Education des coqs de combats à Bali
Avant tout, un combat de coqs ce n’est pas simplement prendre un coq et l’emmener au combat. Il faut tout d’abord le mettre au monde ou l’acheter, ensuite l’élever puis l’entraîner jusqu’au jour où il sera prêt. Depuis l’enfance, les balinais sont élevés au contact des animaux : cochons, vaches et toutes sortes de volatiles. Poules, poussins, canards et autres coqs mais, comme vous devez sûrement le savoir, deux coqs dans une même basse-cour, ça ne fait pas bon ménage ! Dans les jardins des maisons balinaises traditionnelles, il est très commun de trouver des cages en osier où sont enfermés des coqs que l’on garde comme des trésors car leur destin est d’ores et déjà tout tracé : le combat. Les garçons et hommes des familles en sont les gardiens, les coqs sont les rois, littéralement.

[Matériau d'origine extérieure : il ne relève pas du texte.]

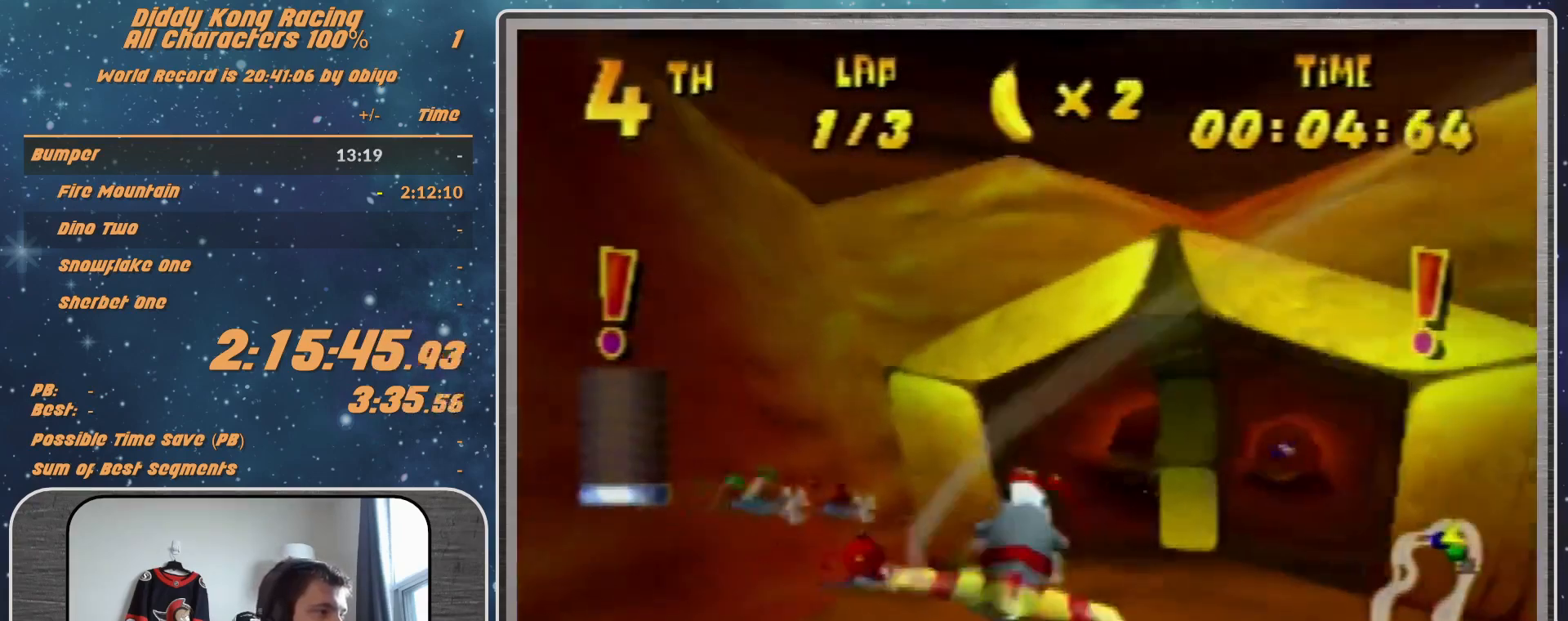
Gameplay with a controller (Nintendo layout); each line is a JSON object with the inputs held at the frame after it. "events" lists button and stick changes between this image and that frame as [ms after this image, input, new state], when the widget could be followed in between. Not read: L1 L3 R3.
{"buttons": [], "left_stick": "right", "events": [[133, "left_stick", "right"], [200, "R1", "down"], [300, "R1", "up"]]}
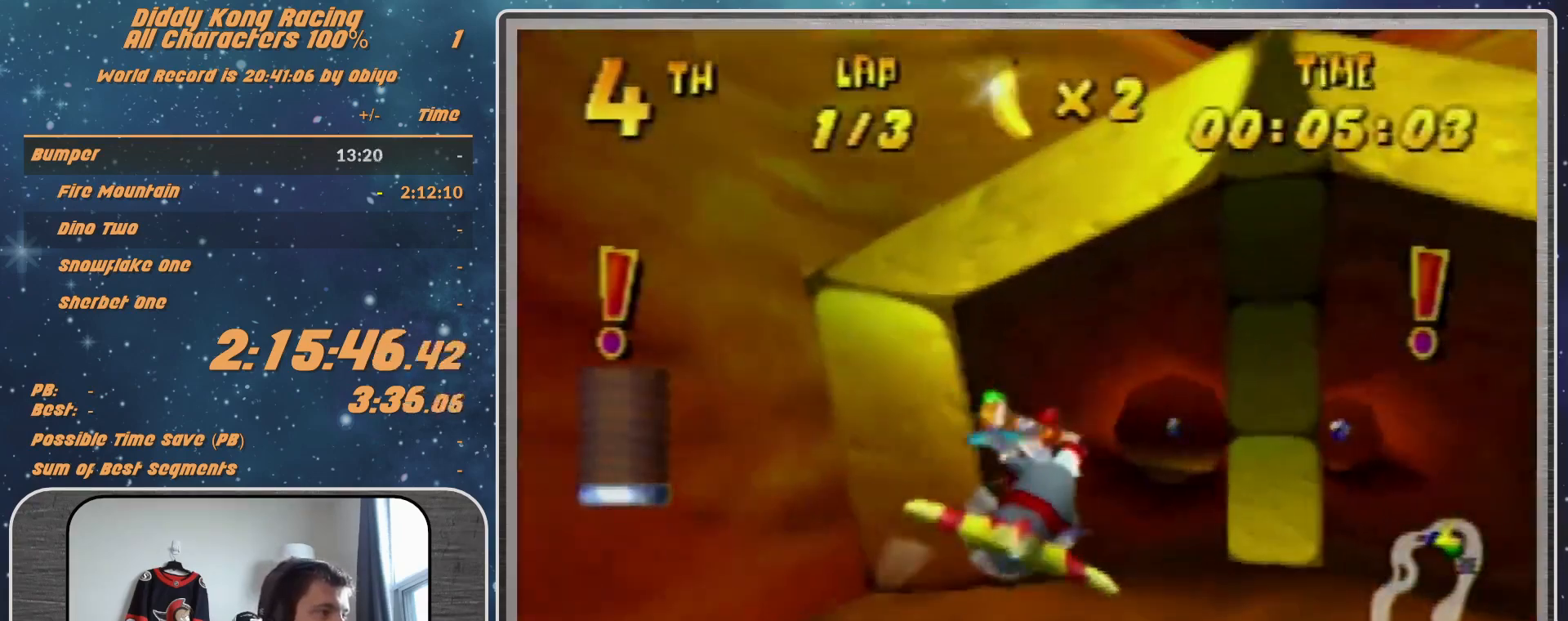
{"buttons": ["R1"], "left_stick": "right", "events": [[67, "R1", "down"]]}
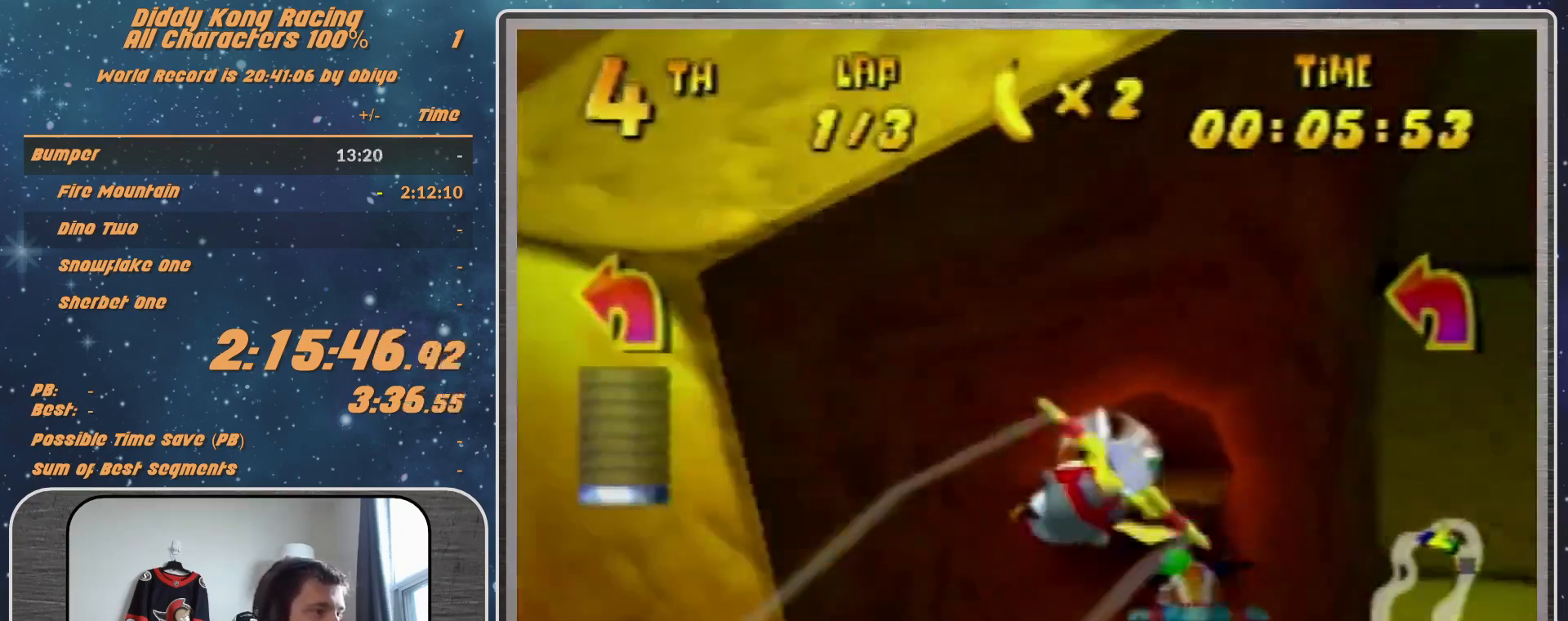
{"buttons": ["R1"], "left_stick": "left", "events": [[300, "left_stick", "center"], [500, "left_stick", "left"]]}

Le choix des parents du futur coq de combat
Pour obtenir un coq de combat, cela commence donc avec … un œuf ! Pour cela, la main de l’homme intervient dans le processus car il faut choisir le père : un coq bien bâti et vainqueur de précédents combats fera parfaitement l’affaire. En ce qui concerne la mère, on la choisit avec un instinct maternel très développé, une poule prête à se battre contre tout le poulailler pour défendre ses petits.
La petite enfance du coq
Dès lors, que le jeune poulet n’a plus besoin de sa mère bagarreuse pour se défendre car il est prêt à affronter la basse-cour en solo, on l’enferme dans une cage plusieurs heures par jour afin de l’habituer à la vie en cage jusqu’ à ses 2 ou 3 mois. Pendant cette période, il est libre, on lui donne à manger de bons grains et on lui donne des bains quasi tous les jours pour développer ses muscles. On le porte, l’ausculte fréquemment et on le met en compétition avec d’autres jeunes poulets afin de voir ce qu’il vaut. Il ne suffit pas d’avoir de bons gènes de gladiateur et une musculature appropriée pour être automatiquement destiné au combat. Chaque homme de la famille vient contrôler la future recrue et valider le volatile plusieurs fois. On doit notamment vérifier :
- L’envergure de ses ailes ;
- Ses plumes et sa queue car cette dernière sert à son équilibre : quand un coq se bat, il saute et lance ses pattes en avant, il vaut mieux avoir un bon équilibre et pas se ratatiner devant l’ennemi !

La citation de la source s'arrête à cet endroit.